В танцах как раз перерыв, музыкальный аппарат умолк. Гости сидят на стульях перед камином, стоят по периметру холла, перед окном у стола для атласов и альбомов, беседуют. И на ступенях лестницы с изрядно вытертой плюшевой дорожкой, как в амфитеатре, расселась молодежь: Макс Гергезель, к примеру, сидит возле роскошной Плайхингер с высоким голосом, которая смотрит ему в лицо, а он полулежа обращается к ней, одним локтем опираясь на следующую ступеньку, а другой рукой сопровождая свои речи жестикуляцией. Комната словно опустела; только в середине, прямо под люстрой кружатся маленькие — в синих костюмчиках, неуклюже обнявшись, молча, медленно, словно в забытьи. Проходя мимо, Корнелиус наклоняется к ним и, пробормотав ласковые слова, гладит по головкам, но это не отвлекает их от маленького, серьезного занятия. В дверях он успевает заметить, как студ., инж. Гергезель, вероятно, завидев профессора, локтем отталкивается от ступени, спускается вниз, извлекает Лорхен из объятий брата и сам пускается с ней в забавный танец без музыки.
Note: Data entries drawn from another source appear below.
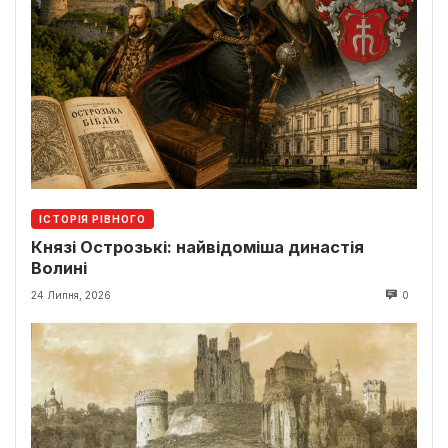
ІСТОРІЯ РІВНОГО
Князі Острозькі: найвідоміша династія
Волині
24 Липня, 2026
0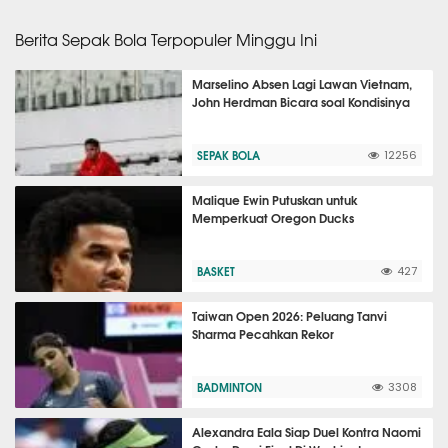
Berita Sepak Bola Terpopuler Minggu Ini
Marselino Absen Lagi Lawan Vietnam,
John Herdman Bicara soal Kondisinya
SEPAK BOLA
12256
Malique Ewin Putuskan untuk
Memperkuat Oregon Ducks
BASKET
427
Taiwan Open 2026: Peluang Tanvi
Sharma Pecahkan Rekor
BADMINTON
3308
Alexandra Eala Siap Duel Kontra Naomi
Почти как Корнелиус, гуляющий с «четырьмя аристократами», он сильно сгибает колени, пытаясь держать ее, как большую, и делает со смутившейся Лорхен несколько па шимми. Всех, кто заметил, это забавляет. Беззвучный шимми служит знаком вновь завести граммофон и возобновить танцы. Профессор держится за дверную ручку, кивает, смеется плечами, мгновение наблюдает сцену, затем возвращается в кабинет. Еще несколько минут лицо его механически удерживает наружную улыбку.